R: the claimant claims that there is no reason to justify the exclusion, from women's spaces, transgender males with a GRC, and that there is no practical difference between excluding a trans person with and without a GRC.
J: it's put as both because the point is that the test in para 28 (proportionality test) will already have been passed
R: as a matter of law it must be proportionate to exclude trans people if they have a GRC
The argument is that if you satisfy ss.26 & 27, you're bound to satisfy s.28, but that would make s.28 otiose
J: they might still need s.28 for those with a GRC?
R: they say there is no distinction in practice
J: they may be saying that, as a matter of law, for those without a GRC, if it's justified as sex discrimination that determines the matter. For those with a GRC, it won't matter anyway.
R: it may be justified to exclude trans people, but that question would have to be asked
The proportionality test will always depend on the particular facts.

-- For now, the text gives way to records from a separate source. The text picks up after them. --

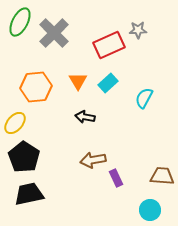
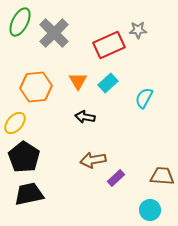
purple rectangle: rotated 72 degrees clockwise
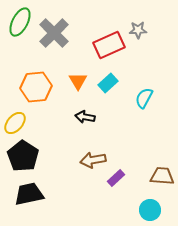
black pentagon: moved 1 px left, 1 px up
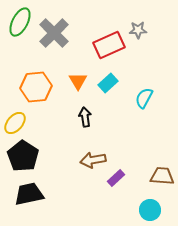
black arrow: rotated 72 degrees clockwise
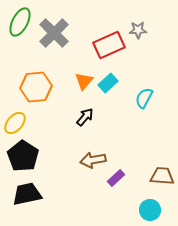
orange triangle: moved 6 px right; rotated 12 degrees clockwise
black arrow: rotated 48 degrees clockwise
black trapezoid: moved 2 px left
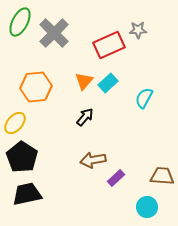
black pentagon: moved 1 px left, 1 px down
cyan circle: moved 3 px left, 3 px up
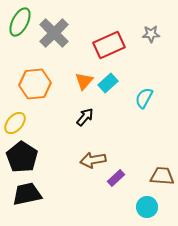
gray star: moved 13 px right, 4 px down
orange hexagon: moved 1 px left, 3 px up
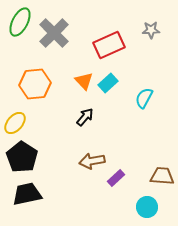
gray star: moved 4 px up
orange triangle: rotated 24 degrees counterclockwise
brown arrow: moved 1 px left, 1 px down
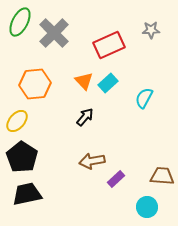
yellow ellipse: moved 2 px right, 2 px up
purple rectangle: moved 1 px down
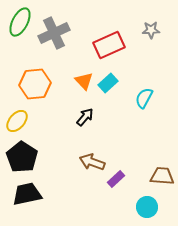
gray cross: rotated 20 degrees clockwise
brown arrow: moved 1 px down; rotated 30 degrees clockwise
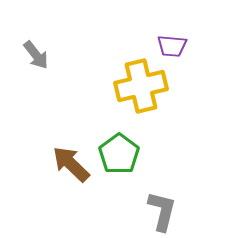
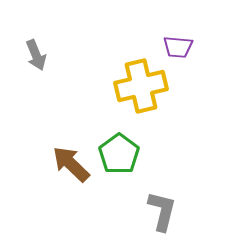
purple trapezoid: moved 6 px right, 1 px down
gray arrow: rotated 16 degrees clockwise
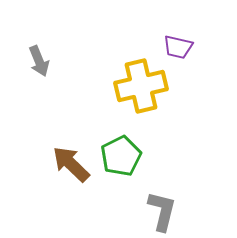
purple trapezoid: rotated 8 degrees clockwise
gray arrow: moved 3 px right, 6 px down
green pentagon: moved 2 px right, 2 px down; rotated 9 degrees clockwise
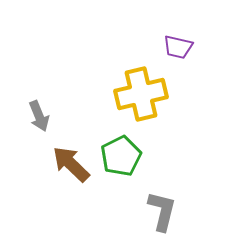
gray arrow: moved 55 px down
yellow cross: moved 8 px down
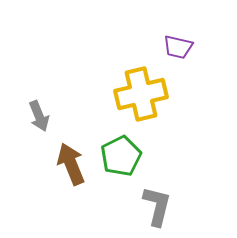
brown arrow: rotated 24 degrees clockwise
gray L-shape: moved 5 px left, 5 px up
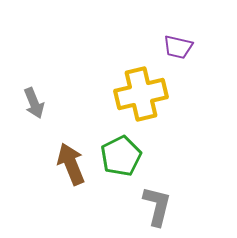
gray arrow: moved 5 px left, 13 px up
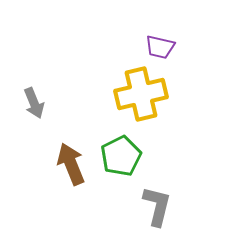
purple trapezoid: moved 18 px left
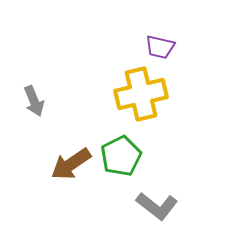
gray arrow: moved 2 px up
brown arrow: rotated 102 degrees counterclockwise
gray L-shape: rotated 114 degrees clockwise
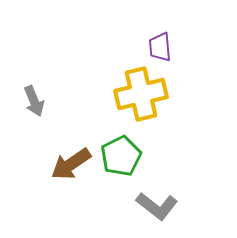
purple trapezoid: rotated 72 degrees clockwise
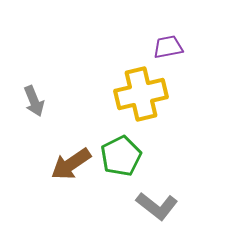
purple trapezoid: moved 8 px right; rotated 84 degrees clockwise
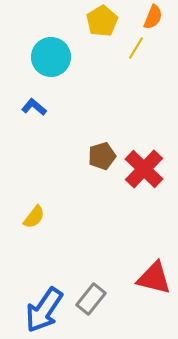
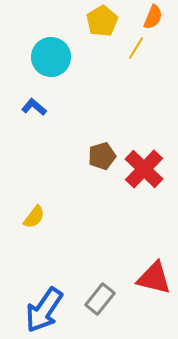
gray rectangle: moved 9 px right
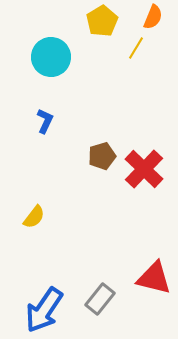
blue L-shape: moved 11 px right, 14 px down; rotated 75 degrees clockwise
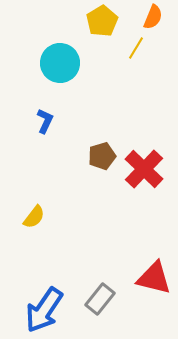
cyan circle: moved 9 px right, 6 px down
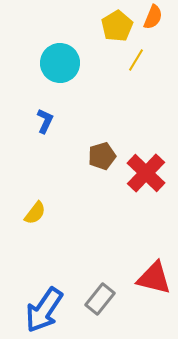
yellow pentagon: moved 15 px right, 5 px down
yellow line: moved 12 px down
red cross: moved 2 px right, 4 px down
yellow semicircle: moved 1 px right, 4 px up
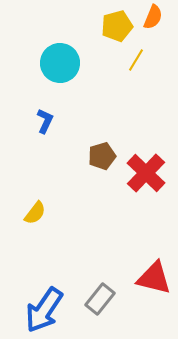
yellow pentagon: rotated 16 degrees clockwise
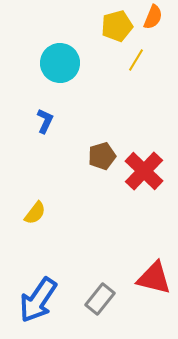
red cross: moved 2 px left, 2 px up
blue arrow: moved 6 px left, 10 px up
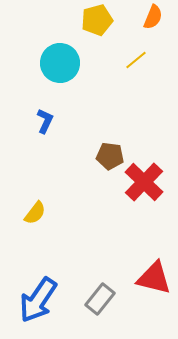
yellow pentagon: moved 20 px left, 6 px up
yellow line: rotated 20 degrees clockwise
brown pentagon: moved 8 px right; rotated 24 degrees clockwise
red cross: moved 11 px down
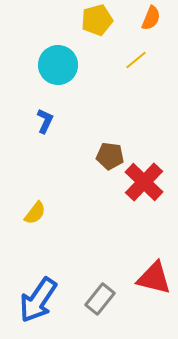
orange semicircle: moved 2 px left, 1 px down
cyan circle: moved 2 px left, 2 px down
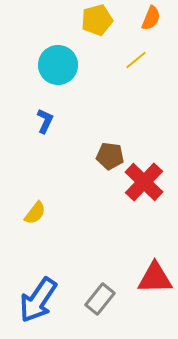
red triangle: moved 1 px right; rotated 15 degrees counterclockwise
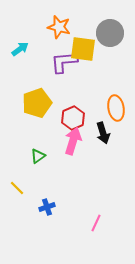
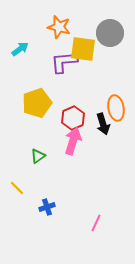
black arrow: moved 9 px up
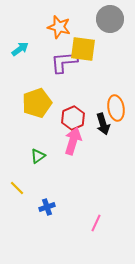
gray circle: moved 14 px up
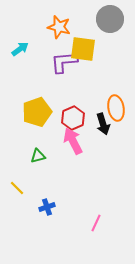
yellow pentagon: moved 9 px down
pink arrow: rotated 44 degrees counterclockwise
green triangle: rotated 21 degrees clockwise
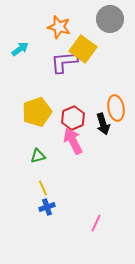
yellow square: rotated 28 degrees clockwise
yellow line: moved 26 px right; rotated 21 degrees clockwise
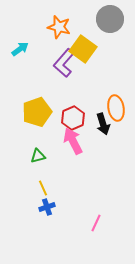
purple L-shape: moved 1 px down; rotated 44 degrees counterclockwise
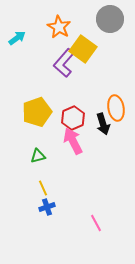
orange star: rotated 15 degrees clockwise
cyan arrow: moved 3 px left, 11 px up
pink line: rotated 54 degrees counterclockwise
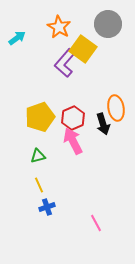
gray circle: moved 2 px left, 5 px down
purple L-shape: moved 1 px right
yellow pentagon: moved 3 px right, 5 px down
yellow line: moved 4 px left, 3 px up
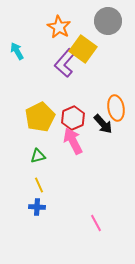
gray circle: moved 3 px up
cyan arrow: moved 13 px down; rotated 84 degrees counterclockwise
yellow pentagon: rotated 8 degrees counterclockwise
black arrow: rotated 25 degrees counterclockwise
blue cross: moved 10 px left; rotated 21 degrees clockwise
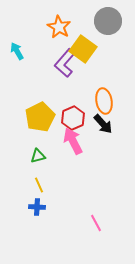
orange ellipse: moved 12 px left, 7 px up
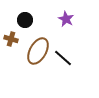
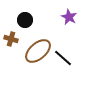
purple star: moved 3 px right, 2 px up
brown ellipse: rotated 20 degrees clockwise
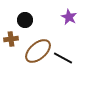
brown cross: rotated 24 degrees counterclockwise
black line: rotated 12 degrees counterclockwise
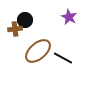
brown cross: moved 4 px right, 10 px up
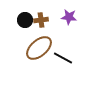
purple star: rotated 21 degrees counterclockwise
brown cross: moved 26 px right, 9 px up
brown ellipse: moved 1 px right, 3 px up
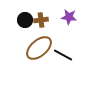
black line: moved 3 px up
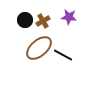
brown cross: moved 2 px right, 1 px down; rotated 24 degrees counterclockwise
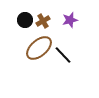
purple star: moved 1 px right, 3 px down; rotated 21 degrees counterclockwise
black line: rotated 18 degrees clockwise
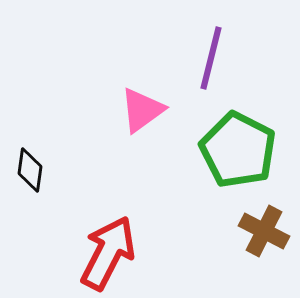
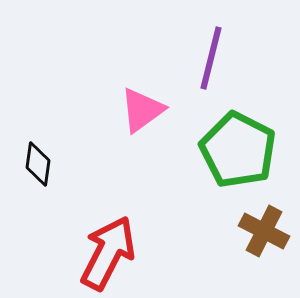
black diamond: moved 8 px right, 6 px up
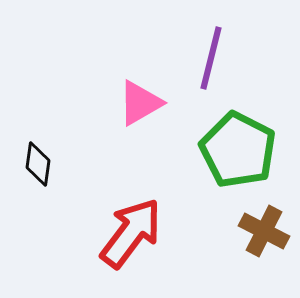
pink triangle: moved 2 px left, 7 px up; rotated 6 degrees clockwise
red arrow: moved 23 px right, 20 px up; rotated 10 degrees clockwise
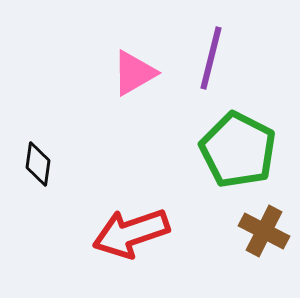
pink triangle: moved 6 px left, 30 px up
red arrow: rotated 146 degrees counterclockwise
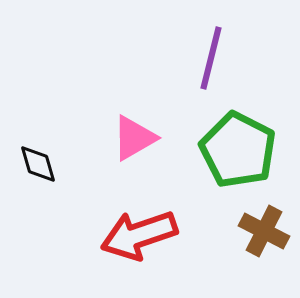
pink triangle: moved 65 px down
black diamond: rotated 24 degrees counterclockwise
red arrow: moved 8 px right, 2 px down
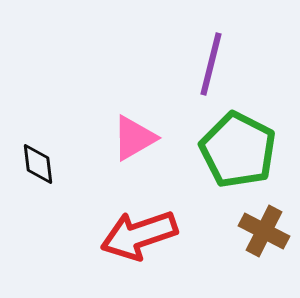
purple line: moved 6 px down
black diamond: rotated 9 degrees clockwise
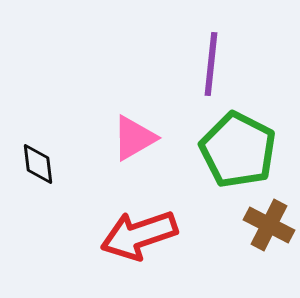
purple line: rotated 8 degrees counterclockwise
brown cross: moved 5 px right, 6 px up
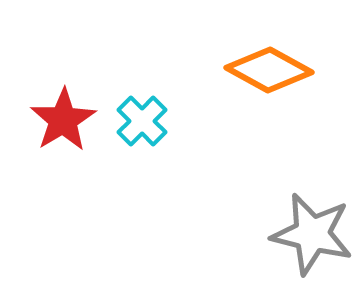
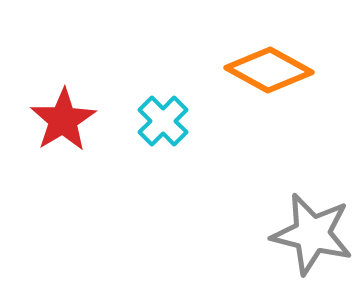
cyan cross: moved 21 px right
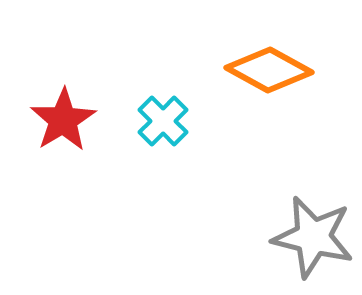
gray star: moved 1 px right, 3 px down
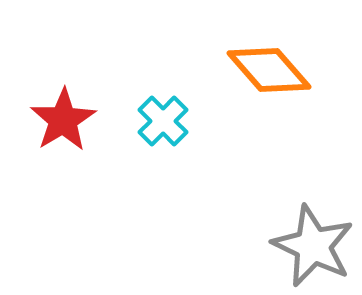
orange diamond: rotated 20 degrees clockwise
gray star: moved 9 px down; rotated 12 degrees clockwise
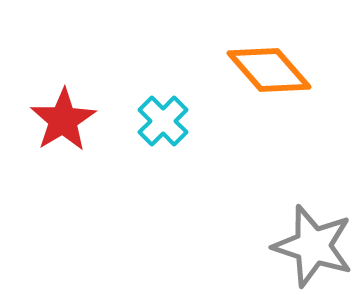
gray star: rotated 8 degrees counterclockwise
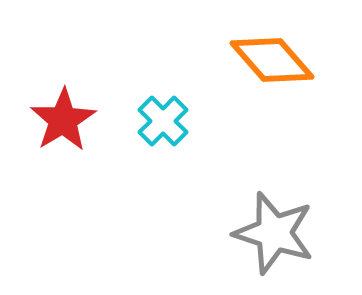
orange diamond: moved 3 px right, 10 px up
gray star: moved 39 px left, 13 px up
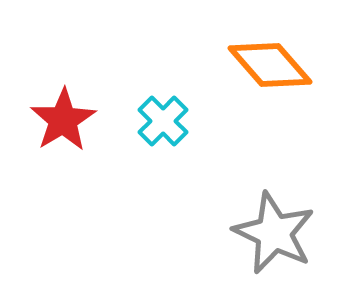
orange diamond: moved 2 px left, 5 px down
gray star: rotated 8 degrees clockwise
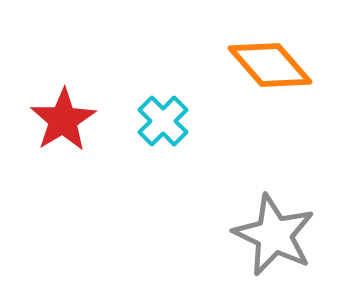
gray star: moved 2 px down
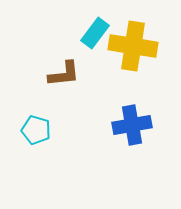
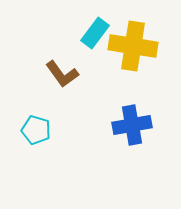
brown L-shape: moved 2 px left; rotated 60 degrees clockwise
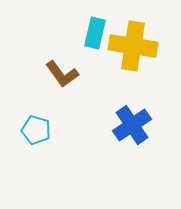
cyan rectangle: rotated 24 degrees counterclockwise
blue cross: rotated 24 degrees counterclockwise
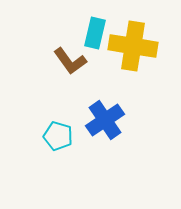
brown L-shape: moved 8 px right, 13 px up
blue cross: moved 27 px left, 5 px up
cyan pentagon: moved 22 px right, 6 px down
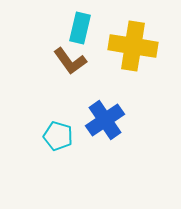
cyan rectangle: moved 15 px left, 5 px up
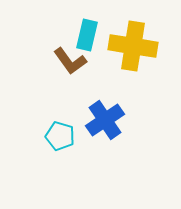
cyan rectangle: moved 7 px right, 7 px down
cyan pentagon: moved 2 px right
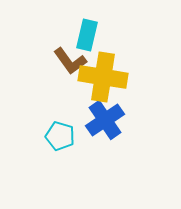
yellow cross: moved 30 px left, 31 px down
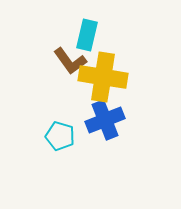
blue cross: rotated 12 degrees clockwise
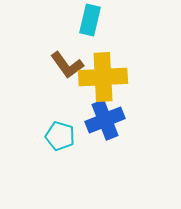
cyan rectangle: moved 3 px right, 15 px up
brown L-shape: moved 3 px left, 4 px down
yellow cross: rotated 12 degrees counterclockwise
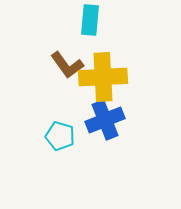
cyan rectangle: rotated 8 degrees counterclockwise
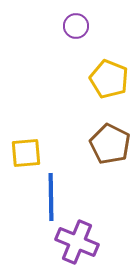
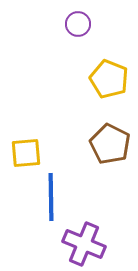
purple circle: moved 2 px right, 2 px up
purple cross: moved 7 px right, 2 px down
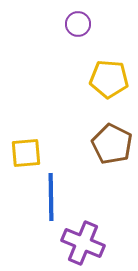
yellow pentagon: rotated 18 degrees counterclockwise
brown pentagon: moved 2 px right
purple cross: moved 1 px left, 1 px up
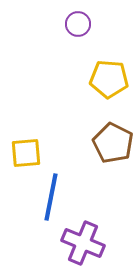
brown pentagon: moved 1 px right, 1 px up
blue line: rotated 12 degrees clockwise
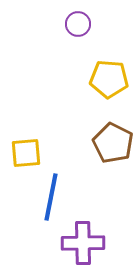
purple cross: rotated 24 degrees counterclockwise
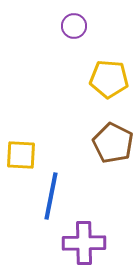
purple circle: moved 4 px left, 2 px down
yellow square: moved 5 px left, 2 px down; rotated 8 degrees clockwise
blue line: moved 1 px up
purple cross: moved 1 px right
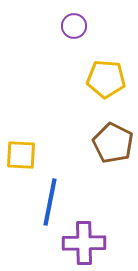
yellow pentagon: moved 3 px left
blue line: moved 1 px left, 6 px down
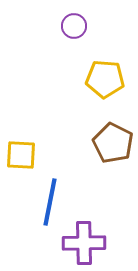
yellow pentagon: moved 1 px left
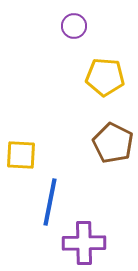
yellow pentagon: moved 2 px up
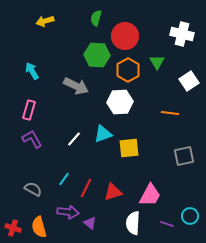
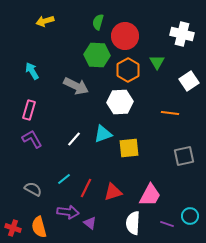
green semicircle: moved 2 px right, 4 px down
cyan line: rotated 16 degrees clockwise
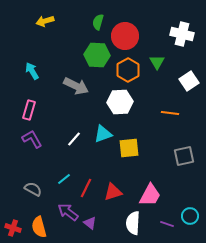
purple arrow: rotated 150 degrees counterclockwise
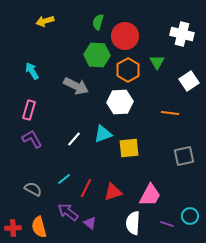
red cross: rotated 21 degrees counterclockwise
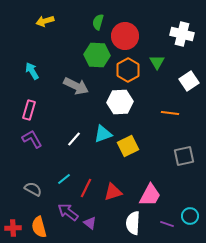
yellow square: moved 1 px left, 2 px up; rotated 20 degrees counterclockwise
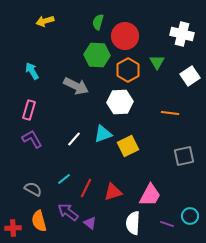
white square: moved 1 px right, 5 px up
orange semicircle: moved 6 px up
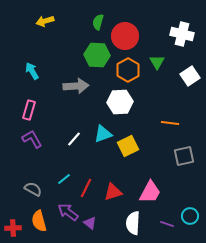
gray arrow: rotated 30 degrees counterclockwise
orange line: moved 10 px down
pink trapezoid: moved 3 px up
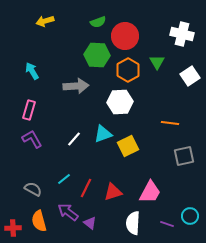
green semicircle: rotated 126 degrees counterclockwise
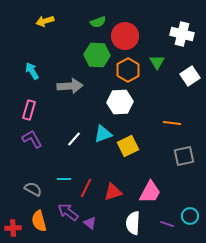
gray arrow: moved 6 px left
orange line: moved 2 px right
cyan line: rotated 40 degrees clockwise
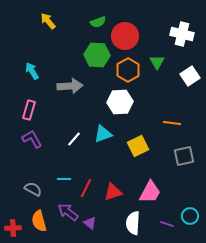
yellow arrow: moved 3 px right; rotated 66 degrees clockwise
yellow square: moved 10 px right
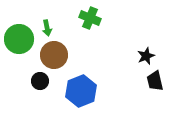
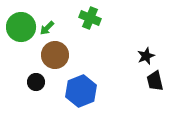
green arrow: rotated 56 degrees clockwise
green circle: moved 2 px right, 12 px up
brown circle: moved 1 px right
black circle: moved 4 px left, 1 px down
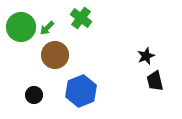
green cross: moved 9 px left; rotated 15 degrees clockwise
black circle: moved 2 px left, 13 px down
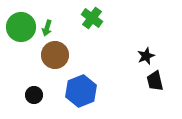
green cross: moved 11 px right
green arrow: rotated 28 degrees counterclockwise
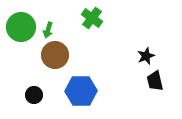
green arrow: moved 1 px right, 2 px down
blue hexagon: rotated 20 degrees clockwise
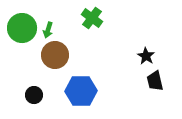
green circle: moved 1 px right, 1 px down
black star: rotated 18 degrees counterclockwise
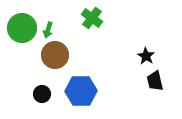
black circle: moved 8 px right, 1 px up
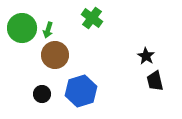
blue hexagon: rotated 16 degrees counterclockwise
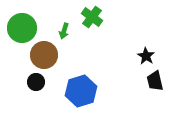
green cross: moved 1 px up
green arrow: moved 16 px right, 1 px down
brown circle: moved 11 px left
black circle: moved 6 px left, 12 px up
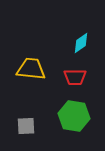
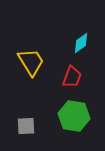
yellow trapezoid: moved 7 px up; rotated 52 degrees clockwise
red trapezoid: moved 3 px left; rotated 70 degrees counterclockwise
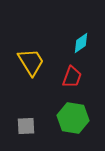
green hexagon: moved 1 px left, 2 px down
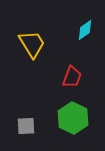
cyan diamond: moved 4 px right, 13 px up
yellow trapezoid: moved 1 px right, 18 px up
green hexagon: rotated 16 degrees clockwise
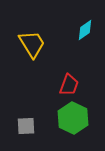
red trapezoid: moved 3 px left, 8 px down
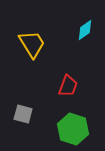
red trapezoid: moved 1 px left, 1 px down
green hexagon: moved 11 px down; rotated 8 degrees counterclockwise
gray square: moved 3 px left, 12 px up; rotated 18 degrees clockwise
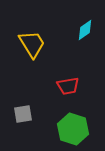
red trapezoid: rotated 60 degrees clockwise
gray square: rotated 24 degrees counterclockwise
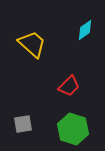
yellow trapezoid: rotated 16 degrees counterclockwise
red trapezoid: moved 1 px right; rotated 35 degrees counterclockwise
gray square: moved 10 px down
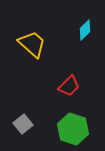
cyan diamond: rotated 10 degrees counterclockwise
gray square: rotated 30 degrees counterclockwise
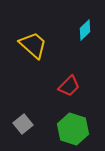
yellow trapezoid: moved 1 px right, 1 px down
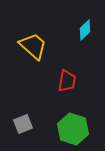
yellow trapezoid: moved 1 px down
red trapezoid: moved 2 px left, 5 px up; rotated 35 degrees counterclockwise
gray square: rotated 18 degrees clockwise
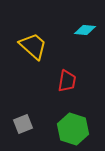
cyan diamond: rotated 50 degrees clockwise
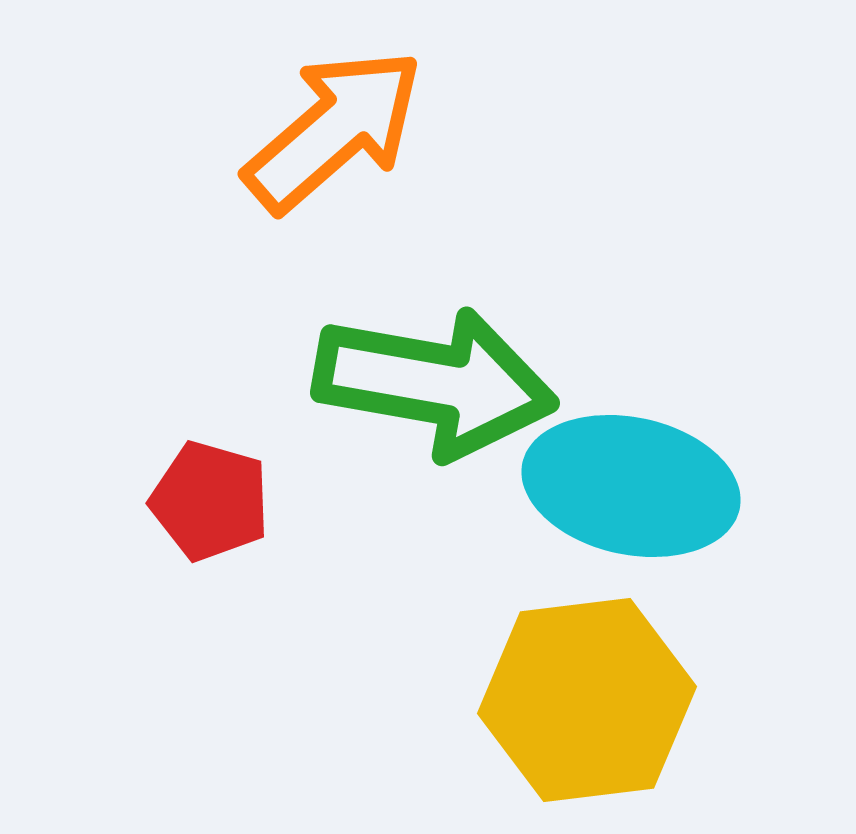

How could you possibly decide that every women's refuge and every women's changing room must always exclude transwomen?
In the Parliamentary materials, there were some women's refuges which allowed transwomen in, and others which don't. Could one say that the ones which admit TW are infringing the law? This is the claimant's legal error.
R moves onto the issue of sentences taken out of context.
It cannot be the case that you must exclude transwomen from women's changing rooms.
The Commission states that there must be strong reasons not to treat someone according to their acquired gender.
J: this means fully physically indistinguishable?
R: yes.
Post-operative transexuals are indistinguishable from women, hence there should be strong reasons to treat them differently.
Denial of service to a trans person should only be in exceptional circumstances. That is the Commission's view."